● **TASK PROMPT**
Return every record below exactly as written, but leave out the pictures.

**** AVAILABLE DATA

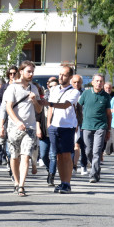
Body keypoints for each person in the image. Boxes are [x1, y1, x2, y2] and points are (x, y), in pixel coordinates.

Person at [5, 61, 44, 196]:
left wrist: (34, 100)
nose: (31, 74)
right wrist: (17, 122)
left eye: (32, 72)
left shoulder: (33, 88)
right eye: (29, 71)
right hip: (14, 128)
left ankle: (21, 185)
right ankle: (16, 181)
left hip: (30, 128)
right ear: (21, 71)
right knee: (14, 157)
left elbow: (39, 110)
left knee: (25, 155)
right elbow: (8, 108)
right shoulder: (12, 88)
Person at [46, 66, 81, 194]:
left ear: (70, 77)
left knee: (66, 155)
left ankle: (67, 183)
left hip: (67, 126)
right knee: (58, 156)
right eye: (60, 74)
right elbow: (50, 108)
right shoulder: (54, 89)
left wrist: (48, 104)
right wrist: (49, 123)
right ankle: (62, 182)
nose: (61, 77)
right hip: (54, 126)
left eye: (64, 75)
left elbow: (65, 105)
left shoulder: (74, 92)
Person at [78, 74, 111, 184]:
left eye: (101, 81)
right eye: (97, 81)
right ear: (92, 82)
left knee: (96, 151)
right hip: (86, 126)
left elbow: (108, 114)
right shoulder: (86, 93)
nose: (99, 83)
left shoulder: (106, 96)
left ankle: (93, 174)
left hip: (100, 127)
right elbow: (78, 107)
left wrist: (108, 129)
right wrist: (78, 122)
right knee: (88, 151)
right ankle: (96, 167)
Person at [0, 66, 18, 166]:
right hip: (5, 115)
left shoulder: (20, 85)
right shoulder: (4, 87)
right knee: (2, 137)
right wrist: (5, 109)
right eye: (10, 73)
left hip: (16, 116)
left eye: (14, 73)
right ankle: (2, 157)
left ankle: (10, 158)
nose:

********

● **ANSWER SECTION**
Body keypoints for each person in the image. Boxes are [x1, y1, x2, y2] and points are (x, y), in pixel coordinates.

Person at [5, 61, 44, 196]:
left wrist: (34, 100)
nose: (31, 74)
right wrist: (17, 122)
left eye: (32, 72)
left shoulder: (33, 88)
right eye: (29, 71)
right hip: (14, 128)
left ankle: (21, 185)
right ankle: (16, 181)
left hip: (30, 128)
right ear: (21, 71)
right knee: (14, 157)
left elbow: (39, 110)
left knee: (25, 155)
right elbow: (8, 108)
right shoulder: (12, 88)
Person at [46, 66, 81, 194]:
left ear: (70, 77)
left knee: (66, 155)
left ankle: (67, 183)
left hip: (67, 126)
right knee: (58, 156)
right eye: (60, 74)
right elbow: (50, 108)
right shoulder: (54, 89)
left wrist: (48, 104)
right wrist: (49, 123)
right ankle: (62, 182)
nose: (61, 77)
right hip: (54, 126)
left eye: (64, 75)
left elbow: (65, 105)
left shoulder: (74, 92)
Person at [78, 74, 111, 184]:
left eye: (101, 81)
right eye: (97, 81)
right ear: (92, 82)
left knee: (96, 151)
right hip: (86, 126)
left elbow: (108, 114)
right shoulder: (86, 93)
nose: (99, 83)
left shoulder: (106, 96)
left ankle: (93, 174)
left hip: (100, 127)
right elbow: (78, 107)
left wrist: (108, 129)
right wrist: (78, 122)
right knee: (88, 151)
right ankle: (96, 167)
Person at [0, 66, 18, 166]:
right hip: (5, 115)
left shoulder: (20, 85)
right shoulder: (4, 87)
right knee: (2, 137)
right wrist: (5, 109)
right eye: (10, 73)
left hip: (16, 116)
left eye: (14, 73)
right ankle: (2, 157)
left ankle: (10, 158)
nose:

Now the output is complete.